A surge in the Chinese yuan versus the US dollar could be a sign that a price low is forming.
CNHUSD – Daily Chart
The CNH offshore rate tracks the CNY and aims to carve out a bottom against the USD. The support levels here return to the low in March, which should be strong.
Trading starts at 9:30 a.m. HKT with the release of China’s NBS manufacturing PMI data. Last month’s figure was 50.4, just above the 50 level, marking expansion or contraction. Analysts are looking for 50.5 this month, but a more substantial number could be like a rocket under the yuan.
China’s government has been hoping to challenge the hegemony of the US dollar. However, a survey by the Bank of Communications, China’s fifth-largest, said 47.7 percent of enterprises said the lack of interest among trading partners in using the yuan was the main hindrance to their performance. Despite that, the economic picture for government debt in the US may eventually force a rush to the yuan.

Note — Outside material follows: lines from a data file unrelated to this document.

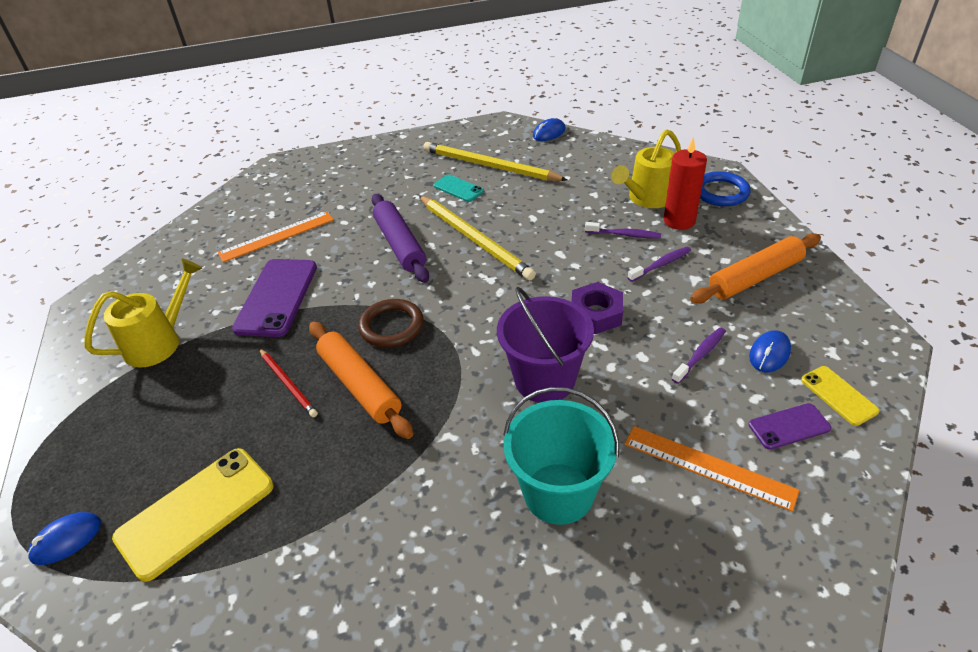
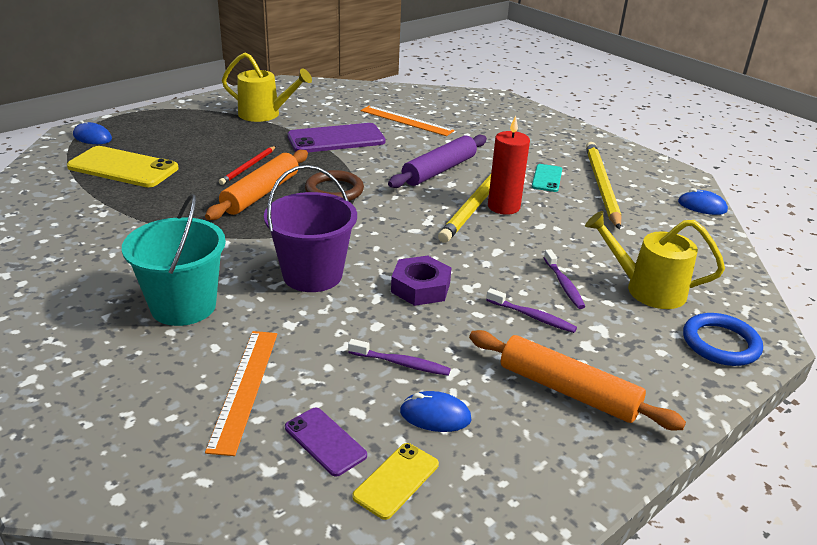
camera: 60 degrees right, 10 degrees down
red candle [664,137,707,230] -> red candle moved to [488,116,530,215]

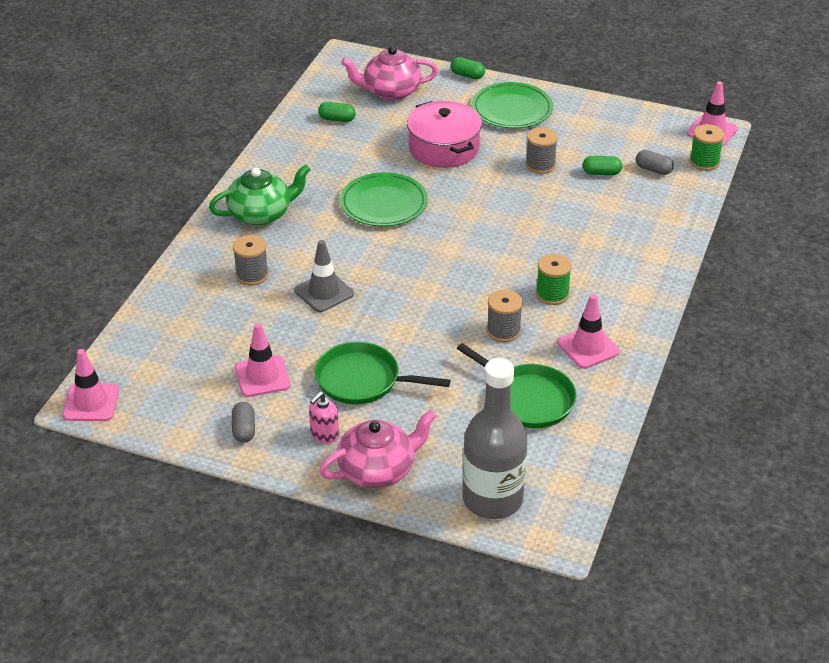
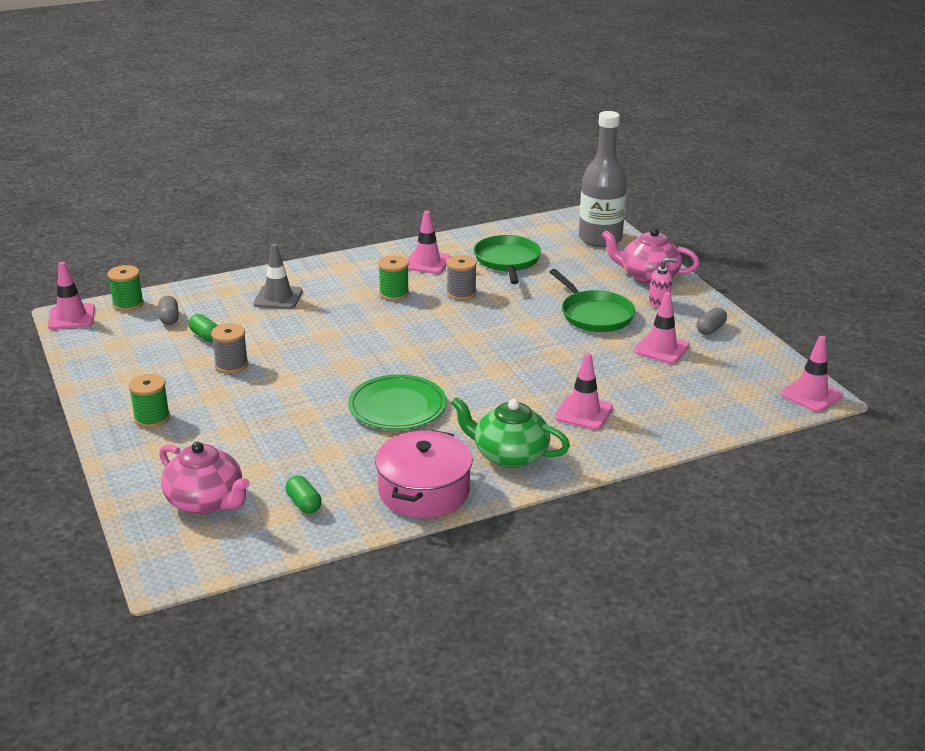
camera: 135 degrees left, 10 degrees down
grey spool [233,235,269,285] -> pink traffic cone [555,353,613,430]
grey traffic cone [294,240,354,312] -> grey traffic cone moved to [254,244,303,309]
pink pot [407,101,482,168] -> pink pot moved to [375,430,472,518]
green capsule [451,57,485,79] -> none
green plate [472,82,553,129] -> green spool [129,374,170,428]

The Chinese authorities have helped the recent plunge in the yuan to boost exports, but they may be reaching a tipping point where investors see a bargain.
The PBOC has been trying to find the optimal level of yuan weakness to boost growth without triggering a market panic or capital outflows. The yuan has been steady for the year, but pressure has been building due to weak economic growth. That could change after the recent stimulus measures in the country.

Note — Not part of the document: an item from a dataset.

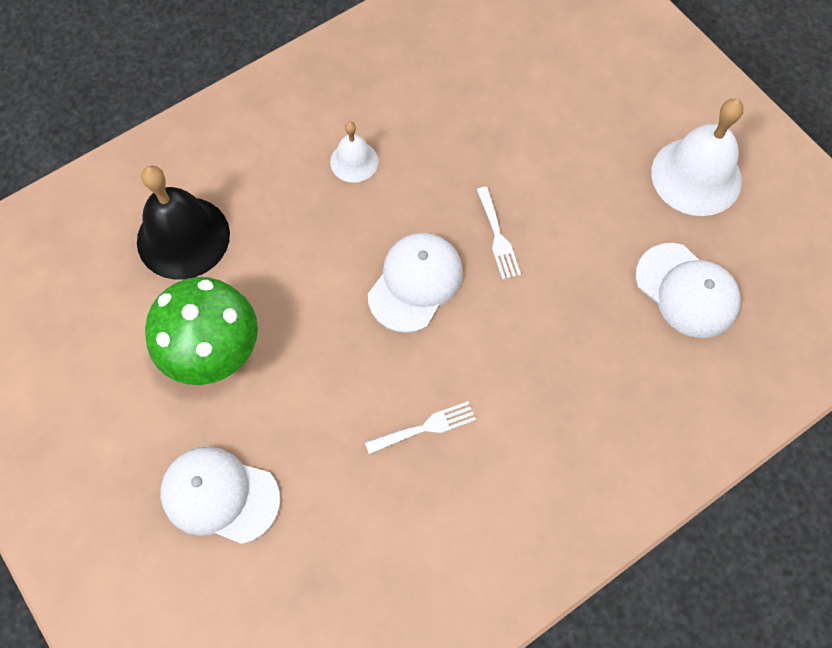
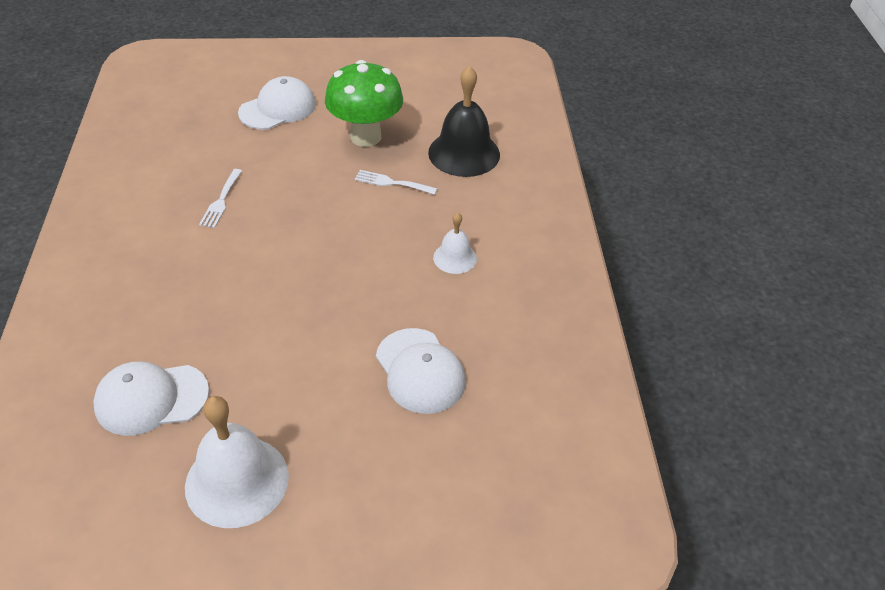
camera: 120 degrees right, 20 degrees down
white cap [368,233,463,333] -> white cap moved to [376,328,466,414]
white fork [477,187,521,280] -> white fork moved to [355,170,437,195]

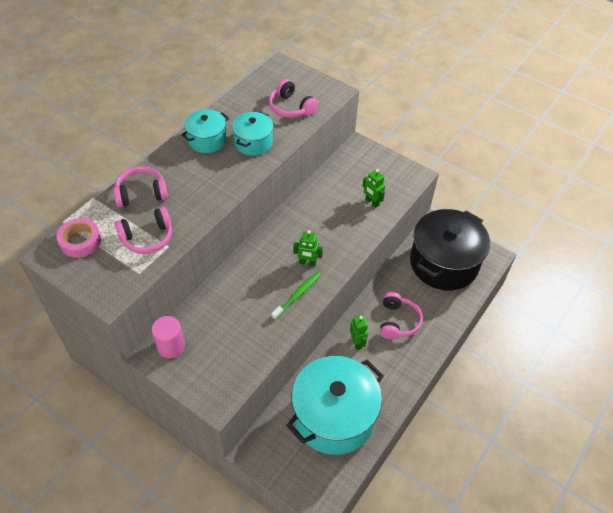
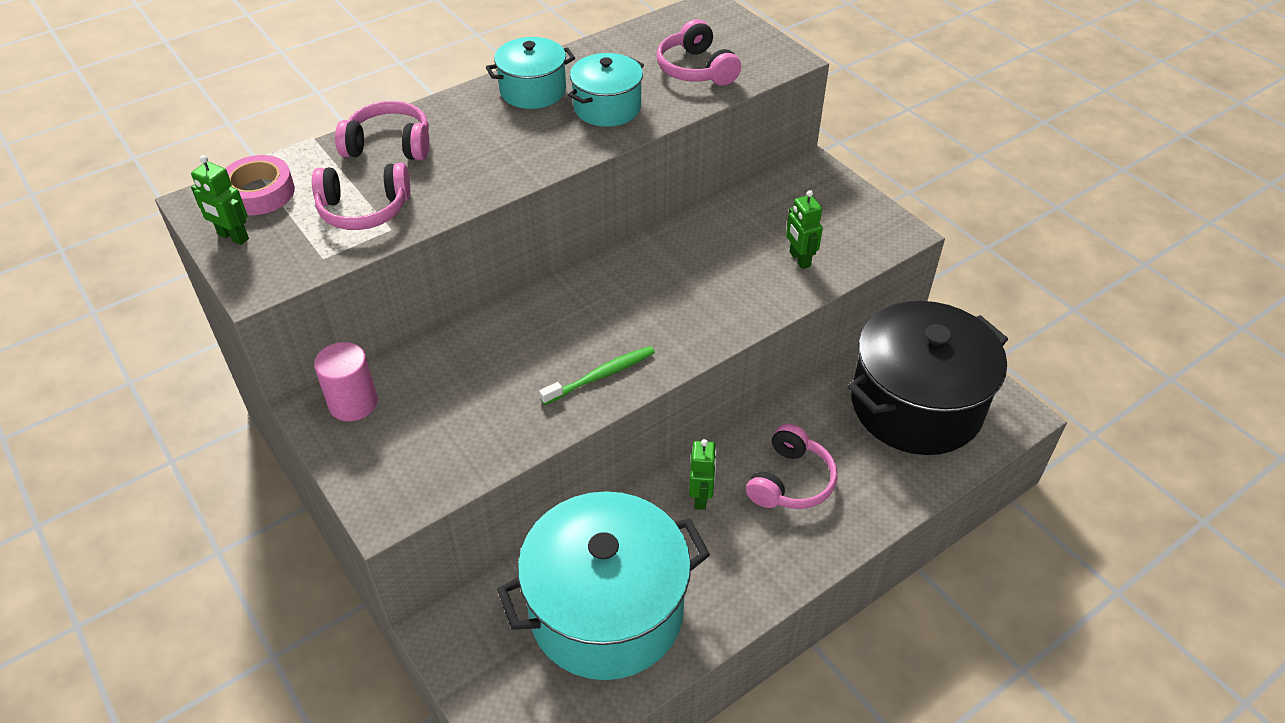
camera: 20 degrees right, 5 degrees down
green robot [293,230,323,266] -> green robot moved to [191,155,249,245]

Ken Chung, chief Asian FX strategist at Mizuho Bank, told Reuters:
“The PBOC may allow further yuan depreciation. The PBOC is focusing on slowing the pace of yuan depreciation — rather than defending a particular level — against the backdrop of a higher-for-longer dollar rate environment.”
Overseas investors may look to invest in property, and fund managers have been launching new Chinese funds to take advantage of the yuan’s weakness. Global fund launches in China have hit a record high, with eleven funds launching this year under the Qualified Domestic Limited Partner (QDLP) program. That figure is already higher than any previous year.
Recent data also showed fund flows back into China-focused ETFs listed on the New York Stock Exchange.